On Wed, Jan 29, 2014 at 5:57 PM, Josh Rosen <rosenville@gmail.com> wrote:
Try removing the "extends App" and write a "main(args: Array[String])" method instead.  I think that App affects the serialization (there might be some threads about this on the old mailing list).


On Wed, Jan 29, 2014 at 2:54 PM, ɭ <yinxusen@gmail.com> wrote:

Could you give some more details? e.g. the context of your code and the exception stack trace.

Your code seems weired, do you have already new a SparkContext ? REPL will add some necessary components while application would not.

2014-1-30 AM4:35 "Michael Diamant" <diamant.michael@gmail.com

My team recently began writing Spark jobs to be deployed to a Spark cluster in the form of a jar.  Previously, my team interacted with Spark via the REPL.  The job in question works within the REPL, but fails when executed non-interactively (i.e. packaged as a jar).

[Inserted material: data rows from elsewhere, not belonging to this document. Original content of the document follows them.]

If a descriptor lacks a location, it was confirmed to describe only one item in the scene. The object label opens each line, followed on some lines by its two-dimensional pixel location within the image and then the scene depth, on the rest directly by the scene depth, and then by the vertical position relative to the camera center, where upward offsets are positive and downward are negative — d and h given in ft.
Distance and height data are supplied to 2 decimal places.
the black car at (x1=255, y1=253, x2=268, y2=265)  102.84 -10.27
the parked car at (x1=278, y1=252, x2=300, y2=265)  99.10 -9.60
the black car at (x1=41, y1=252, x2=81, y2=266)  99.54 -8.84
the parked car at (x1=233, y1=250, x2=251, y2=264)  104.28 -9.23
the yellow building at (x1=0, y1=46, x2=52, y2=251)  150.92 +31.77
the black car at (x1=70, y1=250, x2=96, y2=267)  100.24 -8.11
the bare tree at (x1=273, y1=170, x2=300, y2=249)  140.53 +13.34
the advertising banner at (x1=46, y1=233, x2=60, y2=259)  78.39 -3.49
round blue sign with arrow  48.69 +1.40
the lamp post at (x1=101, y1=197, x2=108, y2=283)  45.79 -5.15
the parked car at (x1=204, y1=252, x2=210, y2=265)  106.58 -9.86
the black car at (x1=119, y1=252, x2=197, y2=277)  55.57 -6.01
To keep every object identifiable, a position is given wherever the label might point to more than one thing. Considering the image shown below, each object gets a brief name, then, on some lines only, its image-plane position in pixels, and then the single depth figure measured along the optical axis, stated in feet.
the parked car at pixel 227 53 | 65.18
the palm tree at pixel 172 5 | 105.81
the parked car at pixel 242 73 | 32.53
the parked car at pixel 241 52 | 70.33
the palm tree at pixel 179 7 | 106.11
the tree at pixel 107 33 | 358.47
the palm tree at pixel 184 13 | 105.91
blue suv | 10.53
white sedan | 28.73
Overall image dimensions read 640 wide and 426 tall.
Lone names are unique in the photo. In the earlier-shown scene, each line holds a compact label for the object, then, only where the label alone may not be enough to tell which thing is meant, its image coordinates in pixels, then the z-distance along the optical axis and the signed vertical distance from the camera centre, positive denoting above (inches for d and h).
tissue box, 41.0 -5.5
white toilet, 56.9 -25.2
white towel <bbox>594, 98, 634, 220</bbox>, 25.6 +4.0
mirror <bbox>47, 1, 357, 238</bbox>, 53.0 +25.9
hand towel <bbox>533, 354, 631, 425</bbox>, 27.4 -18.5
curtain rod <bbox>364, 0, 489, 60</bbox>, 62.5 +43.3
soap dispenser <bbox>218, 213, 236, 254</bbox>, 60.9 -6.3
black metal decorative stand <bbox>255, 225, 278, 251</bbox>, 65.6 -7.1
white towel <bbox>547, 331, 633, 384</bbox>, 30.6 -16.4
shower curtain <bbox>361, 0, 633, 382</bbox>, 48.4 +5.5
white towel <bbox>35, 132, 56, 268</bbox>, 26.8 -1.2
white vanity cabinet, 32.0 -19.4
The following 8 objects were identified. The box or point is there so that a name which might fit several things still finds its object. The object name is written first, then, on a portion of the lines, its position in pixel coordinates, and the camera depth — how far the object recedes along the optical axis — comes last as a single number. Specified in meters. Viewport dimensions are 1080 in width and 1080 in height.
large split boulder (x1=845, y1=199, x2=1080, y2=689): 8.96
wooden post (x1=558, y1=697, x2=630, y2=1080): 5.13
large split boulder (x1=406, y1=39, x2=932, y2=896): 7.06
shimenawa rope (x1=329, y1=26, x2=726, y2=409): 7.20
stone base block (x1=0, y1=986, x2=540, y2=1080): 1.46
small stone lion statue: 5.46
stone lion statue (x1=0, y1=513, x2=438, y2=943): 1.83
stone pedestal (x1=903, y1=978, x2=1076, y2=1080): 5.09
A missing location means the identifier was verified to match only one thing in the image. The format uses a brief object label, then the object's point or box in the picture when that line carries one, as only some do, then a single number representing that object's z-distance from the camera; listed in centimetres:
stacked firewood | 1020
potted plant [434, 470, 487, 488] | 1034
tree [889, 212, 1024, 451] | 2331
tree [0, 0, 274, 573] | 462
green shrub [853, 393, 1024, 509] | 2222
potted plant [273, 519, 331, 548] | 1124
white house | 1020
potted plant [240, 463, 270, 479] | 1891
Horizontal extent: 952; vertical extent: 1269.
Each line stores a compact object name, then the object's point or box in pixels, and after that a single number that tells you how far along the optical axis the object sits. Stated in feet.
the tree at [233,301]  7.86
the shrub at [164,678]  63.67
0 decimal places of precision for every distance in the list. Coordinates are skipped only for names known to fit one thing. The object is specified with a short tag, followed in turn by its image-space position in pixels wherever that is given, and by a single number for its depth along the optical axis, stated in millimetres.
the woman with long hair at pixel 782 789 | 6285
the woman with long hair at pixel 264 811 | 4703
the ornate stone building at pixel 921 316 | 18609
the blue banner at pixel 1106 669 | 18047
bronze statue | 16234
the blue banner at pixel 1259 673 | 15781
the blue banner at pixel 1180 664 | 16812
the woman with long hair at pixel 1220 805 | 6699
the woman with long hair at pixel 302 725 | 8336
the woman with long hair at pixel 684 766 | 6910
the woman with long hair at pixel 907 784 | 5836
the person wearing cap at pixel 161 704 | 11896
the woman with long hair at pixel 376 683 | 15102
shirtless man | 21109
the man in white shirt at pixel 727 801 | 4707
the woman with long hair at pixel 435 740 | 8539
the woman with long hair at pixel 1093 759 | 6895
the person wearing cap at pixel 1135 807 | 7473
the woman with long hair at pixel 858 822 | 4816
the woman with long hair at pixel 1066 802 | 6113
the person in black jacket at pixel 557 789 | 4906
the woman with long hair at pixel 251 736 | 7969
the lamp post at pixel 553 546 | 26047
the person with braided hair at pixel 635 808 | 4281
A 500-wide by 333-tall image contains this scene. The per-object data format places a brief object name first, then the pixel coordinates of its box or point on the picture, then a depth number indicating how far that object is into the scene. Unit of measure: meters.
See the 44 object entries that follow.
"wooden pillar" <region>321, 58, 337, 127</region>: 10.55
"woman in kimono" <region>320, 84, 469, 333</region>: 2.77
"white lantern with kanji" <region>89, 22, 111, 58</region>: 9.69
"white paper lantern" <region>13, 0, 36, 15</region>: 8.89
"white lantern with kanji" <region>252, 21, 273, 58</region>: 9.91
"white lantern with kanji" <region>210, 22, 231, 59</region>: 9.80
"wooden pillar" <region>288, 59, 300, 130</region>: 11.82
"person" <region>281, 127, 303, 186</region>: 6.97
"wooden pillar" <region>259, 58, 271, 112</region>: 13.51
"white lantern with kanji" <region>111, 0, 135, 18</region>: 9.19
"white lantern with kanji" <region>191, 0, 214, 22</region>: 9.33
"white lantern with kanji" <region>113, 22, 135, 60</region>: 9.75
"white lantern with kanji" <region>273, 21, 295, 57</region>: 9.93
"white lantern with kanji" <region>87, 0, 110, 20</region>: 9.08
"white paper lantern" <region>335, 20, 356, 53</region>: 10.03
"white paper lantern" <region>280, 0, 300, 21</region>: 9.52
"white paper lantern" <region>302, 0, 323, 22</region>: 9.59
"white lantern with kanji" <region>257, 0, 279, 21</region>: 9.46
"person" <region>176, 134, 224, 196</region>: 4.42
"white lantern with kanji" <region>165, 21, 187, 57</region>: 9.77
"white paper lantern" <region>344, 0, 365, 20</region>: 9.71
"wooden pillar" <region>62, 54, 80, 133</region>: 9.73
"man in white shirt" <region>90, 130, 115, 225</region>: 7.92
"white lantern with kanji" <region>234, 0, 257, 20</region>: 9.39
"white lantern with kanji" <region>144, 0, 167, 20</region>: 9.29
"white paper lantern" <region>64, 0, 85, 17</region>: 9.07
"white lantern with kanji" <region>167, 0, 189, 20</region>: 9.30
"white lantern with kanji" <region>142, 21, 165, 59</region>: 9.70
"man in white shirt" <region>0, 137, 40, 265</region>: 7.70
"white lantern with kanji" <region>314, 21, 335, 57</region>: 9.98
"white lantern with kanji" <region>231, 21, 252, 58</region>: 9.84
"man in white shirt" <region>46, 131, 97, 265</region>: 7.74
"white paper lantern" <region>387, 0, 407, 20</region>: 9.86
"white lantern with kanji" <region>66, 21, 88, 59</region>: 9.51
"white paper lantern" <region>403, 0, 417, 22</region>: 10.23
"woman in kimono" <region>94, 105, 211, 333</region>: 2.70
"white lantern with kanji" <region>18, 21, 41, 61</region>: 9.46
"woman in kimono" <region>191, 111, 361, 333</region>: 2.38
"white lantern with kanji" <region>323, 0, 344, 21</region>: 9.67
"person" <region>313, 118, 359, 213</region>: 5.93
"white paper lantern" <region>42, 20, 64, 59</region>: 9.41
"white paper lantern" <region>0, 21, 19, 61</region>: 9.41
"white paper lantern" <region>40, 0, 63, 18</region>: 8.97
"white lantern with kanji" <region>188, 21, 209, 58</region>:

The job code looks similar to:
// imports
object Runner extends App {
  val end = new DateTime()
  // additional setup
  someRdd.filter(f => end.isAfter(f.date)
}

The point of this example is that a value, end, is defined local to the driver.  Later in the program's execution, the locally defined value, end, is referenced in the filter predicate of an RDD.  When running non-interactively, a NPE occurs when 'end' is referenced in the filter predicate.  However, running the exact same code via the REPL executes successfully.

Spark environment details are:
Spark version:  v0.9 using commit SHA e2ebc3a9d8bca83bf842b134f2f056c1af0ad2be
Scala version: v2.9.3

I appreciate any help in identifying bugs/mistakes made.

Thank you,
Michael